Paddling with the Patels
The River Jordan runs deep and wide. Well, it might have when Michael was rowing his boat ashore but these days it’s not much more than a trickle. Whilst we in the west might see conflict in the Middle East being centred on the acquisition of oil, those who live there maintain water as a priority. Unsure of the strategic importance of the Golan Heights? Search for the source of the Jordan River. On the last and shortest of our trips Yamaan asks a final general knowledge question: ‘Who were the Essenes?’ Sitting quietly at the front, I reply without hesitation ‘the people who wrote the Dead Sea Scrolls’. Momentarily, there is silence as everyone looks on in amazement until Yamaan shouts ‘Alison, you’re a star!’ In the last chance saloon only I knew the right answer.

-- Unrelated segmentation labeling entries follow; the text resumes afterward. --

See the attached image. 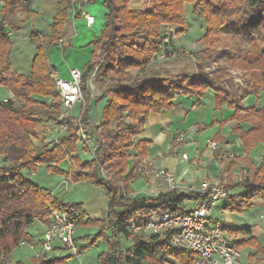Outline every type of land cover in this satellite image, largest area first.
<instances>
[{
    "label": "trees",
    "instance_id": "trees-1",
    "mask_svg": "<svg viewBox=\"0 0 264 264\" xmlns=\"http://www.w3.org/2000/svg\"><path fill=\"white\" fill-rule=\"evenodd\" d=\"M56 1L51 31L31 30L30 40L36 45L37 53L30 74H22L12 64L13 42L9 31L19 30L37 15L34 0H0V84L13 94V97L0 100V156L6 162L0 165V264H12L10 255L21 242L36 243L28 227L37 220L51 224L50 206L65 210L75 230L80 225L99 228L81 240L74 238L81 254L99 239H104L108 249L99 254L98 264H167L169 259L178 264H194L200 259L199 254L192 250L171 249L170 232L135 233L131 230V222L147 220L155 212L185 213L188 201L202 203L208 198L207 194L197 189L181 191L175 187L156 196L134 195L131 181L137 175L131 164L134 160L131 141L143 133L152 111L172 109L179 95L203 98L213 89L217 108L227 104L233 109L231 119L235 123L231 131L240 135L247 151L244 157L230 154L225 157L219 148L213 152L216 159L226 162L225 170L229 175L224 186L231 202L225 208L242 213L252 207L258 197L264 196V153L259 163L249 155L257 143H264V104L246 105L243 98L255 96L259 101L264 92V0H151L146 9L131 7V0H103L107 10L105 27L90 42L93 57L86 64L81 81L86 100L81 120L86 130L97 133L96 139L100 141L89 159H82L80 155L81 151L85 153L89 149L80 143L76 116L72 113L65 117L69 124L67 133L52 140V145L45 144V138L39 135L45 121H58L63 113L50 48L62 42L64 22L73 1ZM186 3H191L194 13L207 22L200 40L203 46L196 55L198 74L181 79L161 75L145 77L156 58L155 51L167 46L165 54H170L171 46L169 40H165L163 27L177 26L182 34L188 30ZM20 13L24 16L20 17ZM226 28H230L234 36L247 39L253 52L219 51L214 44ZM222 58L226 59L224 66L218 67L216 76L211 77L205 69ZM236 67L258 72L253 81L244 83L243 94L238 88L226 89L228 70ZM133 69L143 71L144 77L135 75ZM93 74L109 84L96 96L97 104L104 99L106 102L101 120L92 124L89 114L93 96L89 84ZM214 138L224 140L220 131ZM149 143L147 139H139L146 155ZM66 160L70 165L68 170L60 166ZM240 160L248 164L250 173L236 181L232 169ZM40 165L73 183L87 181L101 187L109 198L103 216L90 217L83 202L66 201L32 180L30 173L37 172ZM101 167L111 175L104 176ZM237 188L246 191L231 193ZM220 226L233 236L232 244L238 249L255 248L256 251L248 255L249 259L260 255L259 260H264V245L253 234L251 226ZM121 236L132 241L131 249L122 248ZM72 257L75 255L69 252L50 258L44 254L35 257L33 264H68Z\"/></svg>",
    "mask_w": 264,
    "mask_h": 264
},
{
    "label": "rangeland",
    "instance_id": "rangeland-1",
    "mask_svg": "<svg viewBox=\"0 0 264 264\" xmlns=\"http://www.w3.org/2000/svg\"><path fill=\"white\" fill-rule=\"evenodd\" d=\"M41 0H36L37 8L38 3ZM85 9L87 12L91 13L95 16L96 22L91 27H88L86 25V19L84 18L85 22H82L78 24V30L81 33L82 37L85 39L88 37L87 41H81V43H78L79 45L74 44L73 50L66 48L63 49L60 45H54L50 48V58L53 60V64L56 65V67L64 69L62 72H65V70H71L72 68L79 65V68H85L86 64L89 62V60L92 59L93 54V47L90 43L95 36L100 35L102 33V30L105 27L106 22V8L103 4V0H95L93 2H85ZM54 0H53V7L51 10L54 9ZM151 0H131V7L137 8V9H146L150 7ZM185 13H186V20H187V26L188 30L185 33H179L178 27H173L166 25L163 27V33L165 35V40H169L170 44V54L167 55H160L153 59L151 63V69L145 73V77L147 78H155L158 75L166 76L170 78H184L187 76H196L198 74V63H197V52L202 48L203 44L200 41L201 37L205 34L206 28H207V22L204 18L198 17L194 11L191 3L185 4ZM1 16V15H0ZM21 16H24L23 13H21ZM47 20H49L47 18ZM33 21V20H32ZM39 21L38 18H36L33 22ZM37 25V24H36ZM35 25V26H36ZM37 27V26H36ZM38 28V27H37ZM83 39V40H84ZM81 44V45H80ZM215 47L219 51H227L231 54L246 52V53H252L253 47L252 44L243 37H236L231 33L230 28H226L225 31L219 36L217 41L215 42ZM90 57V59L87 60V57ZM225 58H222L220 61H214L209 67H207L205 70L211 77H215L218 72V67L224 66ZM86 62V63H85ZM71 64V66L69 65ZM63 67V68H62ZM70 68V69H69ZM133 73L137 76H143V71H140L138 69H133ZM258 72L252 71V70H243L239 67L231 68L228 70V81H226V89L229 87L231 88H238L240 90V93L243 94V88L244 83L251 82L255 78V75ZM65 76V75H64ZM69 76V75H66ZM144 77V76H143ZM68 79L67 77H63ZM109 82H103L100 78H97L96 74H93L90 78V92L91 95L98 96L101 94V90L107 88ZM208 95H211V93L215 94V91L213 89H209ZM207 95V96H208ZM261 99L258 101V99L255 96H245L244 103L246 105L256 104L257 106H262L264 104V92L261 94ZM183 95H181L182 97ZM11 97V91L4 85L0 84V100H4ZM181 98L183 103L186 105V103L191 104L192 102L198 101L197 107L190 110V113L186 119H183L180 117V126L183 128V130H189L188 131V139L191 143L194 145V139L202 144H204L209 138H213V136L217 131L218 127L214 125H210L212 121L214 120V115L216 118L221 119H228L229 116V110L228 108H215V95L211 97H206L205 100L200 101L198 100L196 96H190V95H184ZM191 97V98H189ZM181 101V100H180ZM179 101V102H180ZM106 100H101L97 104V118L96 122L101 120L103 109L105 105ZM79 112V107H76L72 110V114L76 116ZM207 118L208 121H207ZM178 119V120H179ZM234 122H230L229 126L233 125ZM193 126V127H192ZM212 127V128H211ZM211 128V129H210ZM138 138V136H136ZM214 139V138H213ZM52 137H46L44 139V143L48 144L49 146L52 145ZM216 140V139H214ZM219 142V149L223 150V154L226 157L227 154H230L231 156H237V157H244L247 154V151L244 152H236L235 150L230 151V149H225L223 145L226 144ZM242 141V140H241ZM243 143V141H242ZM40 141L38 140V145H40ZM223 144V145H222ZM193 145H188L184 147H179L177 151H179V155H182L183 151H187L191 157L195 156V147ZM255 146V151L253 153H249L251 159H254L255 163H258V158L260 154L264 153V143L259 142ZM182 146V144H181ZM245 146V145H244ZM232 149V148H231ZM246 150V148H245ZM251 152V151H250ZM80 155L82 159H89L90 156L88 154H84L82 151L80 152ZM182 161L179 164L178 172L180 168L186 169L188 172L197 173L196 182L204 178V174H207V172L204 173L205 167H202L203 164H205V159L199 156L200 162L198 163L199 167L196 168L195 165L191 163L189 160H184L181 158ZM214 160H217L219 163V175L217 176H207L206 179H217L221 181L222 183H226L228 180V173L225 170L226 169V162H222L219 159H215V155L211 158ZM203 161V163H202ZM6 162L4 161L3 156H0V165H5ZM61 168L64 170H68L70 168L68 160L63 162L61 165ZM216 166V165H214ZM217 166L213 167V171H216L215 174H217ZM196 172L195 170H198ZM248 164L240 160L238 162V165L235 166L232 169V173L234 174L233 180H240L247 176L250 172H248ZM192 172V173H193ZM137 176L133 179L136 180L137 177L139 178L137 181L134 182L132 185L134 191H141L146 190L148 188V183L146 182V179L144 176L141 175V173L134 172ZM212 174V173H211ZM223 176V177H221ZM30 178L34 180L36 183L40 184L42 187L50 188L53 190H57V187L63 180V176L57 173L49 172L45 165H40L37 172L30 173ZM132 182V181H131ZM77 185V184H76ZM201 185V184H200ZM78 186V185H77ZM77 186H74L73 190L68 193L67 196L64 193H60L61 197H65L66 201H76V200H82L77 197V193L80 192L78 190L79 188ZM77 187V188H76ZM200 187V186H199ZM55 190V191H56ZM244 188H237L235 191L231 192L233 194L235 193H245ZM63 199V198H62ZM231 202L230 196H226L224 198H221L212 208V220L215 223L219 225H229L233 227L241 226V225H248L251 226L253 231L255 232L254 235H256L260 242L264 245V230L262 229L264 227V215L262 214L264 212V196L258 197L255 200V203L252 207L246 209L244 212H232L230 210L227 211L225 206ZM194 206L193 201H188L186 208L191 209ZM120 210H124V208H121ZM263 215V216H262ZM232 218V219H231ZM231 221H230V220ZM43 224L42 222H39L38 220L35 221L32 225L28 227L29 232L34 236L38 235V231L42 230ZM99 230L97 226L93 225H80L75 230V237H78L79 239L82 238L85 235L94 234ZM137 233V232H135ZM140 234H146L144 232ZM148 234V233H147ZM81 240V239H80ZM60 243L58 240L55 241V244ZM79 244H82L81 241H79ZM32 245V244H31ZM41 242L39 241L36 245V250H41ZM121 245L122 248H132V241L127 240L125 237L121 236ZM108 249V244L104 241V239H99L94 245L87 248L82 256L79 257H72L68 260V264H98V256L101 252ZM249 247L241 249V259L245 260L247 259L248 253H249ZM39 252V253H38ZM37 253H34V250L30 247V244H26V246H18L11 254H12V260L17 262H22L23 264H33L34 257L40 254V251ZM63 254H67V250L62 251ZM37 254V255H35ZM49 255L51 253H48ZM10 259V258H9ZM167 264H178L175 260L169 259Z\"/></svg>",
    "mask_w": 264,
    "mask_h": 264
},
{
    "label": "built area",
    "instance_id": "built-area-1",
    "mask_svg": "<svg viewBox=\"0 0 264 264\" xmlns=\"http://www.w3.org/2000/svg\"><path fill=\"white\" fill-rule=\"evenodd\" d=\"M82 10V15L89 26L96 22V18L82 7V3L88 0H78ZM167 46L161 47L154 52V56H164ZM71 78L65 79L57 73L54 74L56 89L60 95V102L63 113L58 121H45L43 130L40 132L41 138L52 137L58 140L67 133L69 124L65 117L72 113V110L79 107L76 115L75 125L78 127L81 137V144L86 145L88 152L94 156L100 141L96 139L97 133L88 131L81 120L84 107L85 96L82 92L81 81L83 70L72 68L70 70ZM184 133H179L177 141H183ZM219 142L213 138L206 141V146L213 152L219 147ZM131 147L134 150L133 162L134 172L141 173L142 176L154 179L157 186L167 188V191L176 187L177 179L175 174L169 169L155 168L150 165V158L144 154L139 145V139L134 136L131 141ZM182 158L191 161L193 165L200 162L198 156L191 157L188 152L182 154ZM101 173L104 176L111 175L104 167H101ZM201 193L207 194L208 198L202 203H196L185 213H153L149 219L144 221H132L131 230L137 233H159L170 232V248L173 250H192L199 254L200 259L194 264H236L241 257V250L232 244L233 236L222 226L212 220V208L221 198L229 195L224 183L217 179H206L201 182L198 189ZM52 222L44 232L41 241L42 252L49 253L56 248L55 241H59L67 252L75 257L81 256L78 251V245L75 238V224L71 221L65 210L50 206L49 207ZM24 242H21L22 245Z\"/></svg>",
    "mask_w": 264,
    "mask_h": 264
},
{
    "label": "crops",
    "instance_id": "crops-1",
    "mask_svg": "<svg viewBox=\"0 0 264 264\" xmlns=\"http://www.w3.org/2000/svg\"><path fill=\"white\" fill-rule=\"evenodd\" d=\"M72 1H73V6L69 11L68 19L64 22V27H63L62 34H61L62 42L57 44V45H60L63 49H66V48L69 49L70 47L71 50H73L74 44L79 45L78 43H81V41L82 42L87 41L88 39V37L84 39L78 30V24L85 22L83 15H82V10L78 8L80 6L79 1L78 0H72ZM54 3H55L54 9L51 10L53 7V0H41L38 3V8H37L36 0H34L33 8L37 11V15L31 18L30 20H28L27 22H25L19 30L9 31L11 38H12V42H13L12 54H11L12 64H13L14 69L17 72L22 73V74H30L31 69H32L33 59L37 53L36 45L32 43L30 40L31 30L33 28L38 27L37 29L40 30L42 33H49L51 31V23H52L53 15L55 14L57 10V1L54 0ZM84 5L85 3L83 2L81 6L83 7ZM0 7H1V2H0ZM84 9H85V6H84ZM19 16L23 17L21 16V13L19 14ZM36 18L39 19V21L36 22L37 25L35 24V22H33ZM47 18L49 20H47ZM86 25L88 27H91L87 24V22H86ZM88 59H90L89 55L87 57L86 62L88 61ZM51 63L53 64L52 58H51ZM53 65L56 68L55 73H57L60 77L62 78L67 77L68 79L71 78L70 70H67V71L65 70V72L67 73L64 74V72H62L64 69L56 67L55 64ZM69 65L71 66V64ZM78 66L79 65L70 67V68H78V69L84 70V68H79ZM66 75H69V76H66ZM208 94H210L209 90L203 98H197V99L203 102V100H205L206 97H211L213 95L216 96V92L215 94L213 93H211V95H208ZM183 96L181 97V95H179L174 100V107L170 110H163L161 112L152 111L145 123V129L143 133L138 136V139H147L150 141V143L148 144V154H147L148 157L150 158V165L155 168H165V169H169L170 171H172L176 176V179H177L176 187L179 190L181 191H186L188 189L198 190L201 182L208 175L212 177L217 176L219 175L220 169H219V165H218L219 163L217 162V160L211 159L214 156V154L212 150L207 148L206 142L202 144L194 139V145H193V143H191L188 140V139H192V138H189L188 136L189 130L187 131L183 130V128L180 126L179 118L182 117L183 119H186V117H188L190 113V110L197 107V104H198V101H195V102L191 101V104H189V101H188V104L186 103L185 105L182 101V99L185 98ZM11 97H13L12 92H11ZM215 102H216V97H215ZM226 107H227V104H224L219 109H223ZM215 108H217L216 103H215ZM228 110L230 111L229 112L230 118L224 119L221 117V119H218L214 115V118H213L214 120L210 124V125H214L218 127L217 132L219 131L221 132L224 140H218L217 138H214L217 132L211 137L220 141L221 143L226 144L225 146L222 144L226 150L230 149L231 152L232 150H235L238 153L245 151L246 153L245 146L241 141L240 135L233 133L231 131L232 126L234 124L229 126V123L234 122L231 119L233 115V109L228 108ZM208 119L209 118H207V121ZM181 132L184 133L183 135L184 140L177 141L176 137ZM188 145H193L195 147V156H198V157L200 156L203 159H205L204 160L205 164H203L202 167H205L203 171L204 173L207 172V174H204V178H202L201 180L197 182H196V178L198 176H197V173L193 172V170L191 172H188L186 169L180 168L178 172L179 164L182 161L181 159L182 155L181 156L179 155V151H177V149H179V147H184ZM255 146H258V145H255ZM255 146L252 148L250 153H253V151H255L254 150ZM185 152L187 151L186 150L183 151L182 154ZM84 154H88L91 157V155L88 152H85ZM261 158H262V153L260 154L258 158V163L261 161ZM252 160L254 161V159ZM134 161L135 160H133V162ZM133 162L131 161V164H133ZM214 165L218 167L217 174H215L216 171H213L214 170L213 167H216ZM195 166L196 168L199 167V165H195ZM133 170H134V166H133ZM195 171L198 172L199 169ZM139 178L141 177H137L136 180L132 181L131 185H133L134 182L137 181ZM144 178L146 179V182L148 183V188L146 190H141L137 192L135 191L134 195H143V196L149 197V196H156L157 193L161 191H167V188L158 187L154 179L147 178L145 176ZM74 186H77L79 188L78 190H80V192L77 193L78 194L77 197L79 199H82V200H76V202H83L84 209L90 217L92 218L102 217L104 212L108 209L109 198L106 192L101 187L95 184H92L90 182H87V181H80L78 183H73L71 180L65 179L63 177V180L57 187V190L56 189H55L56 191L53 189L51 190L56 196L60 197V195H58L60 193H64L67 196L68 193L66 192H71ZM235 190L236 189L232 190L231 192ZM62 198L65 200V197H62ZM262 214L264 215V212ZM42 224L44 228L38 231L37 236L35 235L33 236L36 243L30 245V247L34 250V253H37L38 251H40V253L42 252L41 245H40L41 250H36L37 242L42 241L44 237V232L48 226L47 224H44V223ZM262 229L264 230V227ZM253 234H255L254 231H253ZM26 244L27 243L24 242L22 245H19V246H26ZM63 250H65L63 245L61 243H58L56 244L55 250L49 252L51 253L50 255L48 253H46L45 255L48 258H50L51 256L62 255ZM248 250H249L248 255L256 251L255 248L253 247H249ZM260 257L261 256L259 255V256H256L254 259H249L247 256L246 261L240 258L238 263L236 264H264V260H259ZM10 262L12 264L17 262V261L12 260V254L10 255Z\"/></svg>",
    "mask_w": 264,
    "mask_h": 264
},
{
    "label": "water",
    "instance_id": "water-1",
    "mask_svg": "<svg viewBox=\"0 0 264 264\" xmlns=\"http://www.w3.org/2000/svg\"><path fill=\"white\" fill-rule=\"evenodd\" d=\"M97 100L98 98L94 96L92 97L91 102H90L91 112L89 114V119L92 124L95 123L96 117H97Z\"/></svg>",
    "mask_w": 264,
    "mask_h": 264
}]
</instances>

At 8.30 in the morning it is already 51C down at the water’s edge of the site that is now officially regarded as the venue of Christ’s baptism. For the first time during the holiday we are accompanied by an armed soldier who, I presume, is there to ensure that we don’t paddle five or six feet over to the Israeli side. I’m surprised there’s no-one on the opposite bank watching us. ‘You can be sure they are’ says Yamaan. The water is extremely murky and uninviting but I am persuaded that I would later regret having come this far and not going in; so I cling to Hari and Bella who, in turn, are clinging to a wooden stake. Amanda is crying: she is moved to be in this place as most of us, in turn, have been affected elsewhere in this wonderful country.